Abstract
Introduction
Despite the development of potent therapeutics, multiple myeloma (MM) remains an incurable disease due to high instances of relapse and resistance (RRMM). Monoclonal antibodies (mAbs), which function to activate immune cells against target cells, have been extensively explored for the treatment of MM. Daratumumab (Dara), an FDA-approved anti-CD38 mAb, has significantly increased the lifespan of MM patients; however, most patients inevitably develop resistance. CD38 has proven to be a desirable immunotherapy target, as it is highly overexpressed on the surface of MM cells. Dara binds CD38 on MM cells with robust affinity, and then engages immune effector cells, such as natural killer (NK) cells and macrophages, through binding to Fc gamma receptors (FcγRs). This interaction elicits antibody-dependent cellular cytotoxicity (ADCC) and antibody-dependent cellular phagocytosis (ADCP), resulting in strong anti-tumor efficacy. Unfortunately, mechanisms of acquired resistance due to depletion and loss of function of immune effector cells remain a major challenge, highlighting the necessity for improved therapeutic interventions. Analysis of patient samples after relapse from Dara-based treatments has revealed that MM cells retain targetable CD38 surface expression, while CD38 is downregulated on non-cancerous immune cells. As such, CD38 remains an excellent target to treat RRMM with CD38 mAbs, albeit invoking a different mechanism of action. Antibody-drug conjugates (ADCs) are an attractive alternative for treating RRMM patients with diminished immune systems, as they utilize the specificity of an antibody to deliver a highly toxic payload directly to tumor cells. While Dara has been investigated as an ADC, it has shown insufficient efficacy, highlighting the need to explore novel anti-CD38 antibodies.
Methods
We have discovered a panel of unique anti-CD38 antibodies and performed extensive biophysical and cellular analysis by surface plasmon resonance (SPR), differential scanning fluorimetry (DSF), X-ray crystallography, and flow cytometry. Advanced protein engineering, such as affinity maturation, Fc modification, and site-specific conjugation, was performed to develop enhanced ADCs. In vitro anti-MM efficacy of these ADCs was evaluated via MTT viability assays against several MM cell lines with varied CD38 expression levels.
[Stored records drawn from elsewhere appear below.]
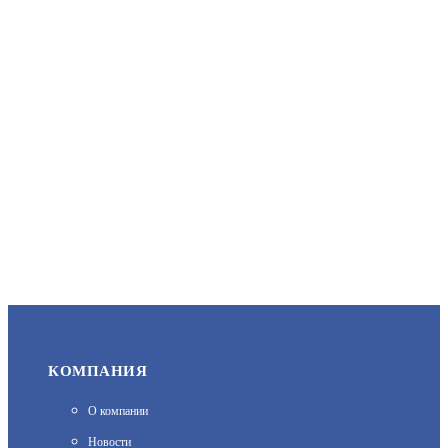
АРТИКУЛ: УТ000072210
2 000
В КОРЗИНУ
CN-HHI
АРТИКУЛ: УТ000031574
КОМПАНИЯ
10 561
О компании
В КОРЗИНУ
Новости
In vivo efficacy was also investigated in NSG mice engrafted with MM.1S GFP/Luc+ cells. Tumor burden was monitored weekly via bioluminescence imaging of mice.
Results
We have engineered an anti-CD38 ADC with optimized affinity, abolished Fc gamma interaction, and site-specific conjugation to the tubulin polymerization inhibitor, monomethyl auristatin F (MMAF). Biophysical analysis has elucidated favorable binding kinetics, thermostability, and binding epitope of the fragment antigen binding (Fab) domain of our lead candidate, mAb 1. While SPR reveals the Fab of mAb 1 has a reduced affinity to recombinant CD38 compared to the Fab of Dara, flow cytometry shows mAb 1 binds specifically to CD38+ cells at similar levels to Dara. Furthermore, the crystal structure illustrates mAb 1 and Dara bind non-overlapping epitopes, although these mAbs cannot bind simultaneously due to steric hindrance. In vitro studies demonstrate mAb 1 conjugated to MMAF has CD38+ cell-specific killing activity with superior potency compared to Dara using the same conjugation strategy. Additionally, Trastuzumab (Tras), which targets an antigen not expressed on MM cells, had no killing activity when conjugated to MMAF. Finally, preliminary in vivo results suggest mice treated with mAb 1 conjugated to MMAF has elicits potent and dose-dependent anti-tumor responses compared to mice treated with Tras conjugated to MMAF or unconjugated mAb 1.
Conclusions
Patients who have relapsed from CD38 targeted therapy are often transferred to B-cell maturation antigen (BCMA)-directed treatments, but many patients continue to experience relapse. The targeted delivery of a toxic payload represents an orthogonal approach to current treatment options for RRMM. These preclinical data establish that mAb 1 has enhanced efficacy compared to Dara when used as an ADC, which can be attributed to its distinct kinetics and binding epitope. This strategy addresses a critical unmet need and may represent a valuable addition to the evolving treatment landscape for RRMM.